Document excerpt
====================
# Russian piroshki



## pushok2018 (Apr 6, 2020)

Well... I wasn't exactly sure where to start this thread - there is no "BAKING" section on the forum, so....
I was bored with staying home and doing almost nothing and decided to bake Russian piroshki with sauerkraut. I remember this proshki as long as I remember myself: my mom used make them, they were sold everywhere: school cafeteria, baking section of the grocery stores, just on the street out of backet... and I loved them a lot. Still do...
Technically, they suppose to be fried and this is classic way to cook them.This is how my mom used to do them. I decided to make them a little lighter (less fat) and baked them.
I fried one large onion and then added canned sauerkraut and fried all together a little longer. Set it aside to cool completely.







Then I made some sour dough but without starter - just with added east:
1. Slightly warm milk, sugar and east combined, mixed and left in warm place for 15 min.





2. After 15 min added this to the flour mixed with some salt and made some dough. Left it front of my oven wit an open door to create a "warm environment" around the bowl to let the dough to rice:





In about an hour the dough doubled in size:






3. Now it's time to make pirojki:





4. Used egg wash  to add shine and enhance the golden color of piroshki






5. First batch is ready:





6. Finished!





Verdict: not exactly the same as fried piroshki but still pretty good. At least I was busy!!!  
Thank you for watching!


----------



## sawhorseray (Apr 6, 2020)

No beef Push? I used to get them at a deli, they made them with beef and would heat in the microwave oven, dip in strong mustard, yummy! RAY


----------



## pushok2018 (Apr 6, 2020)
====================
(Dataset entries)
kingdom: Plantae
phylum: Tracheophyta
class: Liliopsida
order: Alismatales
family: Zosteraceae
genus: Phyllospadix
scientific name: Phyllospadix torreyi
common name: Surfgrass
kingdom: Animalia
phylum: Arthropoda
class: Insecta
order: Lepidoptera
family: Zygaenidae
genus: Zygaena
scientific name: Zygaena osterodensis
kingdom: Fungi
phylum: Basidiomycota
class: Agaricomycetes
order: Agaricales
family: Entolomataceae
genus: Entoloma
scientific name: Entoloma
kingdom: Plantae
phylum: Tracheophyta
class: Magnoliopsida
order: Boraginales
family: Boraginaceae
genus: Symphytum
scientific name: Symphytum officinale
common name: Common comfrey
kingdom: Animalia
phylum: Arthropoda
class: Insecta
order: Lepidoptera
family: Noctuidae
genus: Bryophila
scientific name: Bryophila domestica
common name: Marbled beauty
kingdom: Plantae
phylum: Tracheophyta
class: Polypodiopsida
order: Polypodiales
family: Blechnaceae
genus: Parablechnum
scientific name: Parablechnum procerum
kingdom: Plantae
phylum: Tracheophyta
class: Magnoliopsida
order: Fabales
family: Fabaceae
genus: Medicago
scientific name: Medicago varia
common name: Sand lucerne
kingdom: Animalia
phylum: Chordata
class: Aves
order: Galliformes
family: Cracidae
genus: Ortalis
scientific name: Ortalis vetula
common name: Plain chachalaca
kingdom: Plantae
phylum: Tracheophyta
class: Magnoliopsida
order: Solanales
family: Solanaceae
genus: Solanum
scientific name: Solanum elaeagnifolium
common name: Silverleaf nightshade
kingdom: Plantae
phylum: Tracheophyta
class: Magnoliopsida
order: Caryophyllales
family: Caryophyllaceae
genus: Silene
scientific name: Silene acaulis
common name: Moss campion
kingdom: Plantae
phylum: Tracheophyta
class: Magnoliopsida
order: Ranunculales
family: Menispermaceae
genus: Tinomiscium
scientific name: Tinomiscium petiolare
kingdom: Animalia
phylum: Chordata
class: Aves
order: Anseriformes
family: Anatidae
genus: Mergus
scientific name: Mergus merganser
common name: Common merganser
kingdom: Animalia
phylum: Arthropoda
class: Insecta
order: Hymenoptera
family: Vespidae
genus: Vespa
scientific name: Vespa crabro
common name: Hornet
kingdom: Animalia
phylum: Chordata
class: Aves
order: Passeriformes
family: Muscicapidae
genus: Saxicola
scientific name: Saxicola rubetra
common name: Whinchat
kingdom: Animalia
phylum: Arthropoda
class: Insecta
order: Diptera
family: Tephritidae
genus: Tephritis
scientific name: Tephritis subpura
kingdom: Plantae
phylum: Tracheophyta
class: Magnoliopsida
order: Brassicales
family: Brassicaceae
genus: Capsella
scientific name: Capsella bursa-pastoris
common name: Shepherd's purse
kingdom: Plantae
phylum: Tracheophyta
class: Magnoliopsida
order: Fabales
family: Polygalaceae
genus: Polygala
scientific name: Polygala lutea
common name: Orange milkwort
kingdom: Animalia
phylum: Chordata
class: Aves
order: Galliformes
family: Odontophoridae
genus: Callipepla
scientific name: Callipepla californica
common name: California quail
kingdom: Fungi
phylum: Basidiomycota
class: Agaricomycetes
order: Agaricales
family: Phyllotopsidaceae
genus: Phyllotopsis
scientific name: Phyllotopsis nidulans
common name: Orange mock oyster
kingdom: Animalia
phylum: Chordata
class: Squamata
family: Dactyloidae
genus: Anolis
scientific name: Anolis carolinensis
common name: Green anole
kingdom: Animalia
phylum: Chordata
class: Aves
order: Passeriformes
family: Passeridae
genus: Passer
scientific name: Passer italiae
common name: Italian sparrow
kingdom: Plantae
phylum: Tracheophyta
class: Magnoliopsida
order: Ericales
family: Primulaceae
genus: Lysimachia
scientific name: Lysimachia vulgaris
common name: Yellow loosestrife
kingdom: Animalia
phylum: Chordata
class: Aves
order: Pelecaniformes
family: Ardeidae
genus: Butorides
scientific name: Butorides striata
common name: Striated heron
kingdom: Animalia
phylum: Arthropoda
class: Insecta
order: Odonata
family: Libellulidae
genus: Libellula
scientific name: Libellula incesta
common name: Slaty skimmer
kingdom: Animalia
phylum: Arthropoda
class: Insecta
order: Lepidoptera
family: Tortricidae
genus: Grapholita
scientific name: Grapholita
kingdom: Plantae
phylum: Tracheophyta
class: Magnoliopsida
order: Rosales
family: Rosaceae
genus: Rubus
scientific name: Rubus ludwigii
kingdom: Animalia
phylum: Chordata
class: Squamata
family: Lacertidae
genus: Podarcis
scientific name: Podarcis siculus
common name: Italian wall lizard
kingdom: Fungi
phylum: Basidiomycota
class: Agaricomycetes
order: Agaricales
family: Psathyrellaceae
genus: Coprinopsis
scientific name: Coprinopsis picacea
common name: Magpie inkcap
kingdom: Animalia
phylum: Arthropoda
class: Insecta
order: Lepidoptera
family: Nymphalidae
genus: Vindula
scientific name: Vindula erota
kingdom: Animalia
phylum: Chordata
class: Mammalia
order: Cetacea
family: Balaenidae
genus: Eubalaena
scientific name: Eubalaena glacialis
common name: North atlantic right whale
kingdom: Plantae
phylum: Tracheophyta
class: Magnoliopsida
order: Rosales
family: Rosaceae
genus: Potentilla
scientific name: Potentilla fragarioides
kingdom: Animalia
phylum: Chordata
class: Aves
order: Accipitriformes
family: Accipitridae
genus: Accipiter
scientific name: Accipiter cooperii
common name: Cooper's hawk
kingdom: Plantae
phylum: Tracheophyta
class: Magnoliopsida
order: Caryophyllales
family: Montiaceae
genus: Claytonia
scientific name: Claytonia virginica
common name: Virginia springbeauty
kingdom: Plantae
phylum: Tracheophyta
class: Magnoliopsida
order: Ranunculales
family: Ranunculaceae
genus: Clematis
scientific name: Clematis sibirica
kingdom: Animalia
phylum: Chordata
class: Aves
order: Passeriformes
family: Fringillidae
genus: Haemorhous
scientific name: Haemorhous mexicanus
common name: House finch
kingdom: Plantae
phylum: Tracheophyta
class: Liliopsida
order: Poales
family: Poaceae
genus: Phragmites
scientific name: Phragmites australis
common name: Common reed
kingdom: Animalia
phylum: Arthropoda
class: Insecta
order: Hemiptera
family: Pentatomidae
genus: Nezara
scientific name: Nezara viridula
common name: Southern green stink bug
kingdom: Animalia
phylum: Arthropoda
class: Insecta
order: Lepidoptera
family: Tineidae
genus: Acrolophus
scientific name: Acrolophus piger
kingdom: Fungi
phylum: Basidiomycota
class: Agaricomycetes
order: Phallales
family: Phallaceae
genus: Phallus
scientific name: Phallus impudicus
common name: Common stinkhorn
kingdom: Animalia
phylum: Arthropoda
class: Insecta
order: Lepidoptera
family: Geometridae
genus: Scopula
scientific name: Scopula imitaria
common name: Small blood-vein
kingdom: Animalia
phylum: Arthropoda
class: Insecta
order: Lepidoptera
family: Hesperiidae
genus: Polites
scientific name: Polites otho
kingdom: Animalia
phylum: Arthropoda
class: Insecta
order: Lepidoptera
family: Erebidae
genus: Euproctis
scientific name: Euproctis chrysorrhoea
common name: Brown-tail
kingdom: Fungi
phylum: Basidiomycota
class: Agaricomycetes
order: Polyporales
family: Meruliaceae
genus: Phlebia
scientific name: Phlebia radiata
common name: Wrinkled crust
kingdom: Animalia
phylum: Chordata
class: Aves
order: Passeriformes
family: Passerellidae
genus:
====================
Direction
Write what comes next in the forum thread on Russian piroshki, starting after its final line.

The result
sawhorseray said:


> No beef Push? I used to get them at a deli, they made them with beef


You are right, Ray. No beef  because I just don't have any beef in my freezer. When I make piroshki, I make them with  beef (with fired onion) and with sauerkraut. Two batches at the same time.  Love them both. Thank you for the like!


----------



## jcam222 (Apr 6, 2020)

Those are very nice looking!! Never heard of it before but I do love kraut.


----------



## HalfSmoked (Apr 6, 2020)

Nice nothing satisfied's like old memories especially when Mom made it.

Warren


----------



## pushok2018 (Apr 6, 2020)

jcam222 said:


> Those are very nice looking!! Never heard of it before but I do love kraut.


Thank you, jcam.I appreciated your like!


HalfSmoked said:


> Nice nothing satisfied's like old memories especially when Mom made it.


Warren, absolutely agreed with you. Thank you for the like!


----------



## HalfSmoked (Apr 6, 2020)

Thanks for the like pushok2018 it is greatly appreciated.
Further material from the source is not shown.